Kids today will never understand the joy of going to the local video store and spending hours within the aisles of your favorite titles just to find something to bring home. I fondly remember walking through my local video shop watching a graphic horror movie on a mounted television while my parents staggered to the counter with a stack of titles they planned to bring home to watch that night. And no, I don’t speak of “Blockbuster” video. I speak of actual video stores that were once as common as Laundromats.
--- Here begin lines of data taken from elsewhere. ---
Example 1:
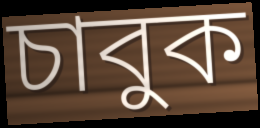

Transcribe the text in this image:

চাবুক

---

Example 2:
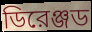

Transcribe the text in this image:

ডিরেঞ্জড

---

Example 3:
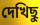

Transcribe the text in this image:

দেখিছু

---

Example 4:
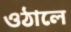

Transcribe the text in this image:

ওঠালে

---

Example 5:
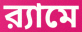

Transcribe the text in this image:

র‍্যামে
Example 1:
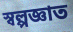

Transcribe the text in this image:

স্বল্পজ্ঞাত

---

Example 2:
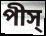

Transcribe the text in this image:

পীস্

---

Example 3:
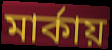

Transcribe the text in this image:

মার্কায়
Running for nearly three decades, production company p3 explores the beginning and painful end of one of Maine’s most popular and beloved communities for film lovers “Videoport.” With the advent of digital rental and streaming, every year more and more beloved video rental spots are closing down and “Videoport” is sadly one of the many to close down. What with almost twenty thousand movies to rent, and three decades of building a community and massive fan base, it stings to think that the store may be replaced by an outlet or discount store by a faceless entity.
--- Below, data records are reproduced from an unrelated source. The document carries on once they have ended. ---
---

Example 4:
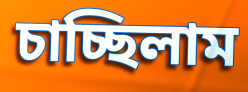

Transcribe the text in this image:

চাচ্ছিলাম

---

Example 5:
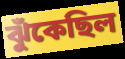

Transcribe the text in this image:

ঝুঁকেছিল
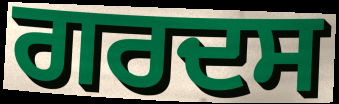
ਗਰਦਸ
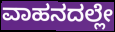
ವಾಹನದಲ್ಲೇ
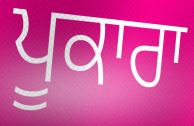
ਪੂਕਾਰਾ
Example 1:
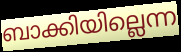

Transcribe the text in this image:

ബാക്കിയില്ലെന്ന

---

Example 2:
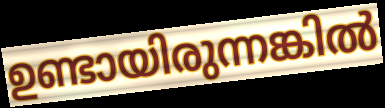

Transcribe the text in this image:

ഉണ്ടായിരുന്നങ്കിൽ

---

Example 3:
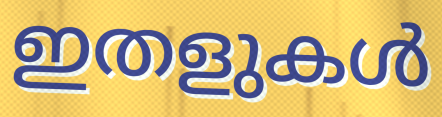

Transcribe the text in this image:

ഇതളുകൾ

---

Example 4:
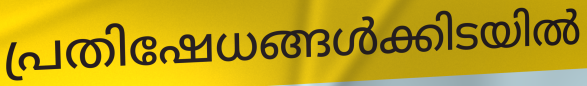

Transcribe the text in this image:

പ്രതിഷേധങ്ങൾക്കിടയിൽ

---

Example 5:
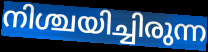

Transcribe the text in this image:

നിശ്ചയിച്ചിരുന്ന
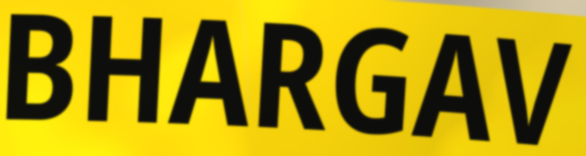
BHARGAV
“Videoport” explores in a nut shell how much the once prominent video rental store was a beacon, not just for discovering unusual films, but for commuting alongside like minded people. Many of the individuals interviewed for the documentary discuss how they met their significant others, and built lifelong friendships, only to see it now dissipate with time. “Videoport” ends on a bittersweet note with the curators of the store donating their entire catalogue to the local library, making it available to a new generation of film aficionados. It’s their last noble favor to a community that they’ve helped nurture for thirty years.